## Assignment
Beneath this instruction is a listing. Transcribe from it only the stretch from the line with "middle dip: (93, 331)" through the line with "ring tip: (205, 337)", both end lines included, exactly as written.

---

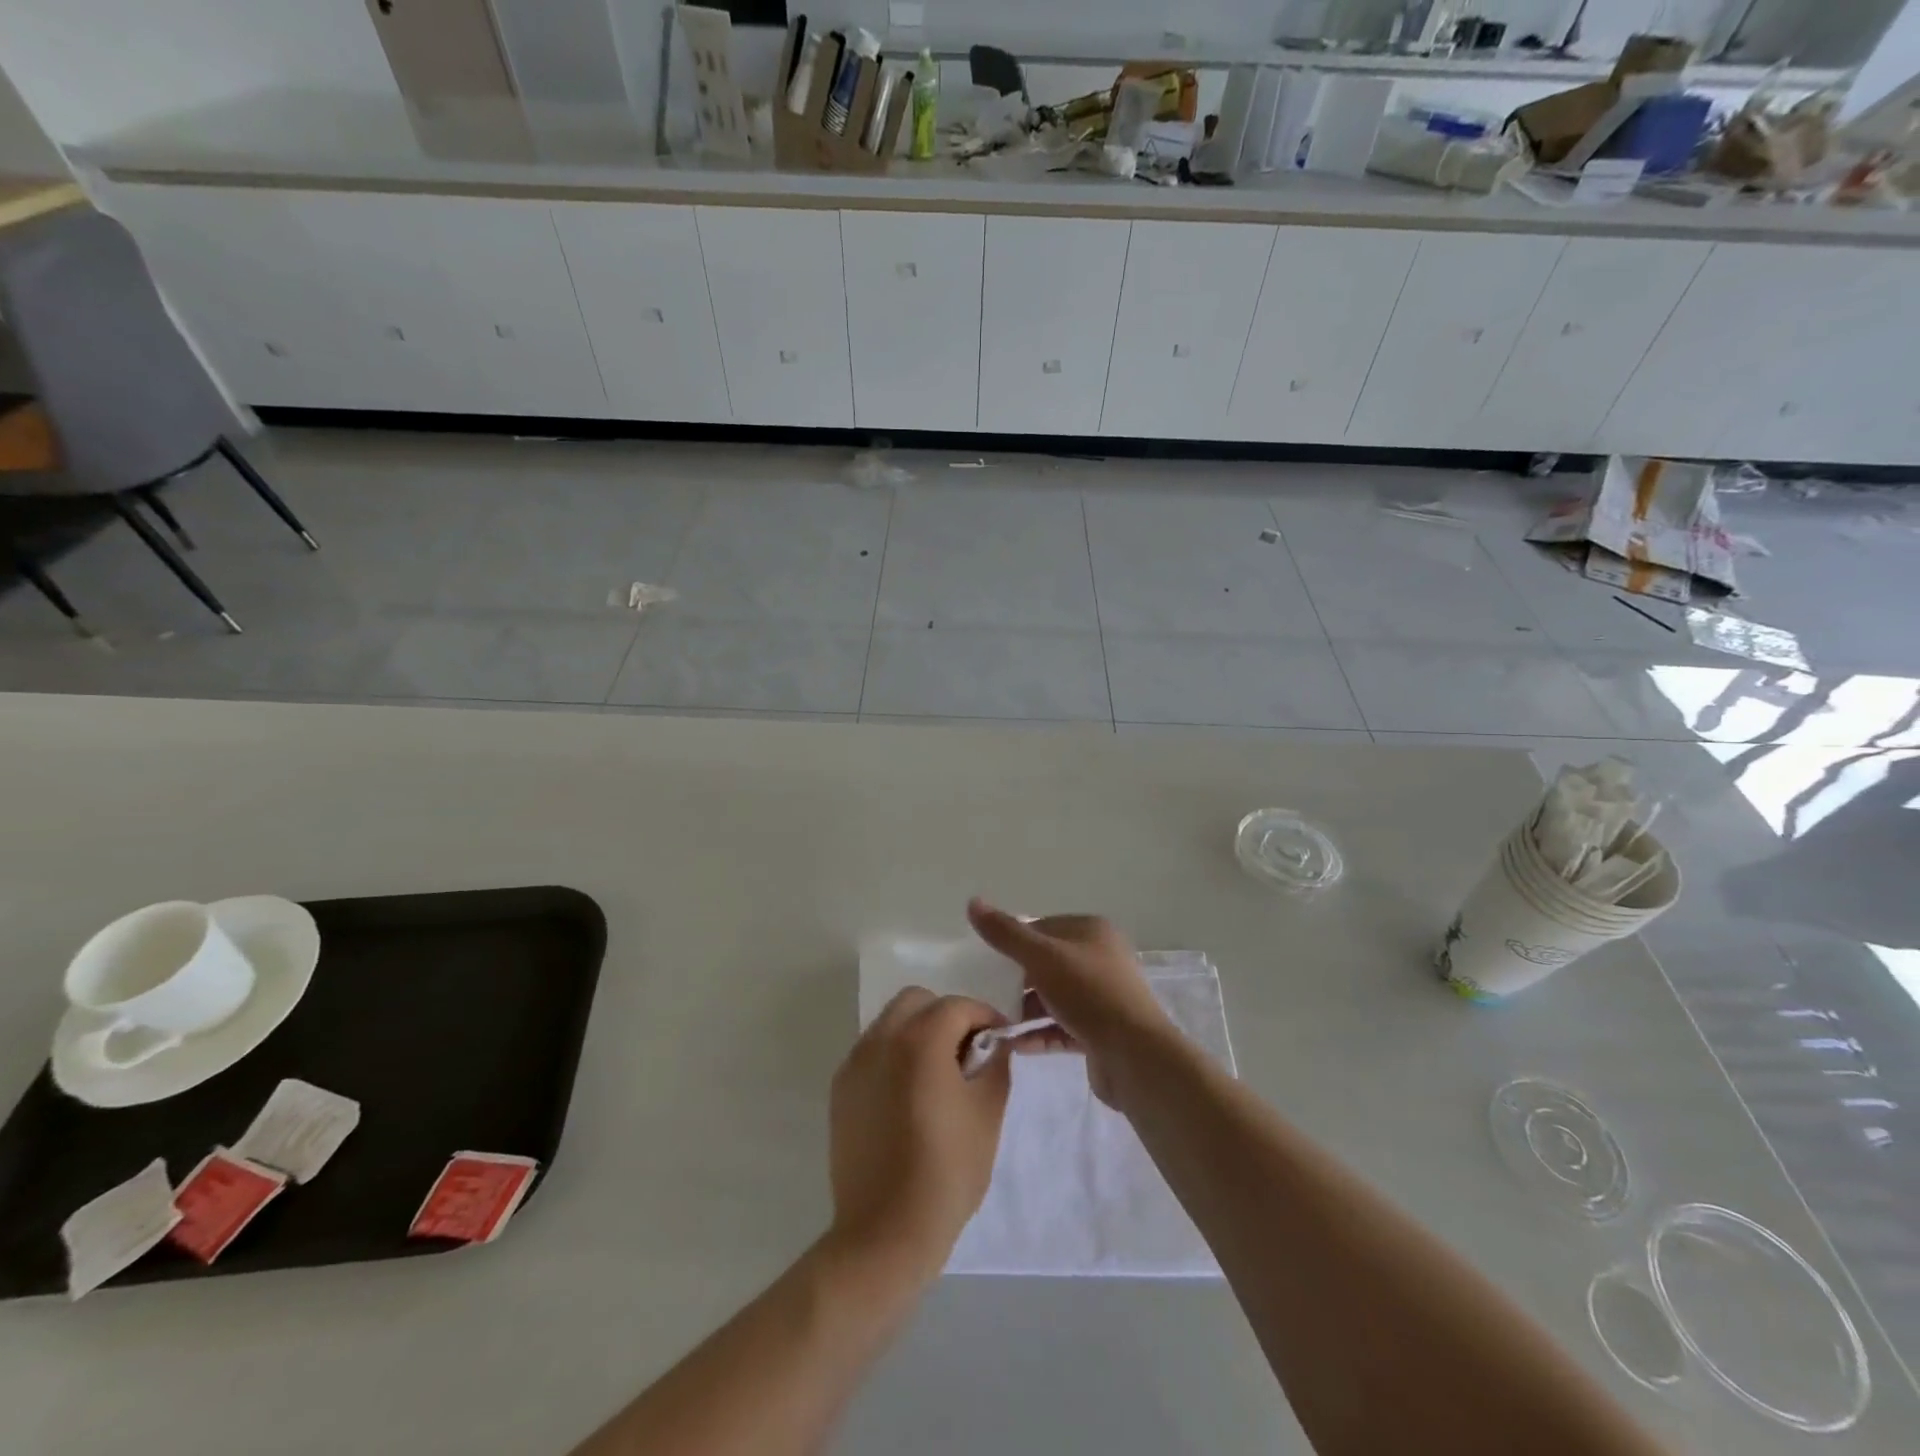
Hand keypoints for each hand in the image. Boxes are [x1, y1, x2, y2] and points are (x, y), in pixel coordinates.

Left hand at [827, 990, 1010, 1285]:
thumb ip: (995, 1065)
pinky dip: (895, 1054)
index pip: (957, 1006)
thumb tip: (993, 1044)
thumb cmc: (946, 1172)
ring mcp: (855, 1063)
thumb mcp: (987, 1114)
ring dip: (919, 1031)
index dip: (985, 1016)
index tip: (1001, 1039)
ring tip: (939, 1073)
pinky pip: (872, 1051)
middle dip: (947, 1015)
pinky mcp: (841, 1089)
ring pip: (891, 1022)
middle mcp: (881, 1040)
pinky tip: (910, 1094)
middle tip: (968, 1050)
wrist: (884, 1233)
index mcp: (920, 1041)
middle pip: (917, 1001)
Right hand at [965, 898, 1172, 1106]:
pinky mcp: (1100, 1032)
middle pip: (1048, 963)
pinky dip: (1038, 1033)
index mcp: (1092, 931)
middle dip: (1017, 979)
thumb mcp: (1042, 957)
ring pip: (1054, 997)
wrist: (1135, 1056)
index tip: (987, 960)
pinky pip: (1061, 1027)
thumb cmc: (1088, 993)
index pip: (1044, 926)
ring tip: (993, 1021)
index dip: (1015, 940)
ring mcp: (1102, 997)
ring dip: (1025, 1009)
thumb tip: (973, 901)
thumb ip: (1005, 933)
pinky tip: (1012, 1044)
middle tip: (986, 992)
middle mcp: (1100, 959)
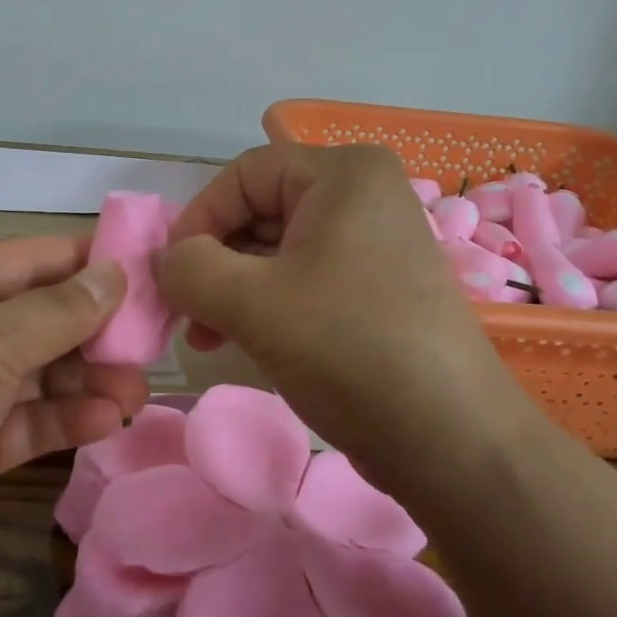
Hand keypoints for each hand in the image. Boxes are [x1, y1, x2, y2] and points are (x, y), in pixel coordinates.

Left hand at [0, 238, 145, 611]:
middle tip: (150, 343)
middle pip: (35, 319)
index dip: (85, 263)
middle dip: (93, 331)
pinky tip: (107, 419)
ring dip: (86, 380)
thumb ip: (60, 310)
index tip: (145, 270)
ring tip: (136, 389)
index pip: (27, 260)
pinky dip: (65, 420)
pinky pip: (26, 425)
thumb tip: (117, 273)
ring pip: (36, 376)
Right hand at [157, 143, 511, 473]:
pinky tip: (239, 342)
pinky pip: (301, 280)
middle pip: (258, 211)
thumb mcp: (254, 303)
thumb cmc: (350, 350)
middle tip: (184, 314)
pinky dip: (263, 305)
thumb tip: (164, 262)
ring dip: (231, 290)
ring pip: (275, 251)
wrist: (452, 442)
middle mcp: (361, 196)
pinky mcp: (373, 288)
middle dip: (213, 262)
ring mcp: (371, 244)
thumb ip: (189, 269)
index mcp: (344, 174)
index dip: (197, 219)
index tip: (171, 275)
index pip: (243, 175)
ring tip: (205, 337)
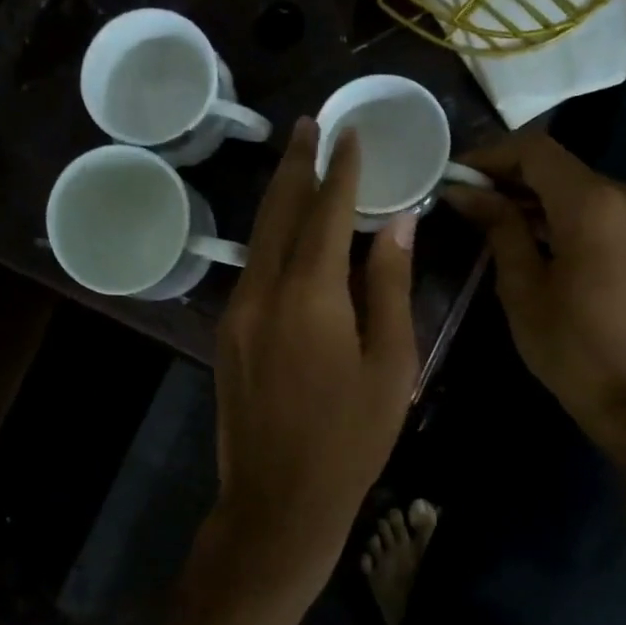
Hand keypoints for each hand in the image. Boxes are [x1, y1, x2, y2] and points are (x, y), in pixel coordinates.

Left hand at [193, 119, 418, 613]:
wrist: (278, 500)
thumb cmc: (350, 438)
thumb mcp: (390, 364)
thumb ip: (389, 286)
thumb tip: (399, 223)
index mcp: (310, 295)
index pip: (328, 212)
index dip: (342, 170)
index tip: (352, 133)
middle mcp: (263, 291)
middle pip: (280, 211)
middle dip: (297, 164)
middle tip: (310, 124)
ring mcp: (236, 312)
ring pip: (259, 238)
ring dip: (280, 197)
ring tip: (297, 162)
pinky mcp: (226, 334)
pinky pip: (252, 269)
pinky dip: (271, 238)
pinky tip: (286, 232)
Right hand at [445, 134, 625, 445]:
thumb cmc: (570, 348)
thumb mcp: (522, 286)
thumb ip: (498, 226)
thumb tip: (464, 191)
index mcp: (596, 205)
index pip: (536, 151)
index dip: (489, 155)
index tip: (453, 175)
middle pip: (557, 165)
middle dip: (507, 175)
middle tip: (462, 197)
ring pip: (575, 184)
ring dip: (531, 195)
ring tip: (485, 214)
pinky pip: (594, 206)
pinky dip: (558, 211)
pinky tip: (524, 230)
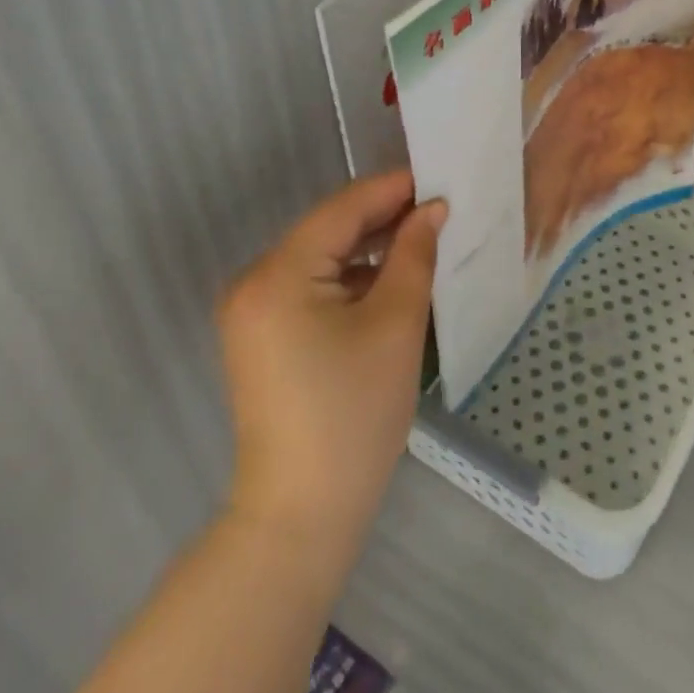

---

## Response
middle dip: (93, 331)
pinky tip: (107, 419)
ring dip: (86, 380)
thumb ip: (60, 310)
index tip: (145, 270)
ring tip: (136, 389)
index pip: (27, 260)
pinky dip: (65, 420)
pinky pip: (26, 425)
thumb tip: (117, 273)
ring pip: (36, 376)
Right hand at [157, 143, 511, 473]:
pinky tip: (239, 342)
pinky pip: (301, 280)
middle pip: (258, 211)
thumb mcp: (254, 303)
thumb cmc: (350, 350)
middle tip: (184, 314)
pinky dip: (263, 305)
thumb tip: (164, 262)
ring dip: (231, 290)
ring pip: (275, 251)
wrist: (452, 442)
middle mcp: (361, 196)
pinky mcp: (373, 288)
middle dip: (213, 262)
ring mcp: (371, 244)
thumb ip: (189, 269)
index mcp: (344, 174)
index dip: (197, 219)
index tip: (171, 275)
index pip: (243, 175)
ring tip: (205, 337)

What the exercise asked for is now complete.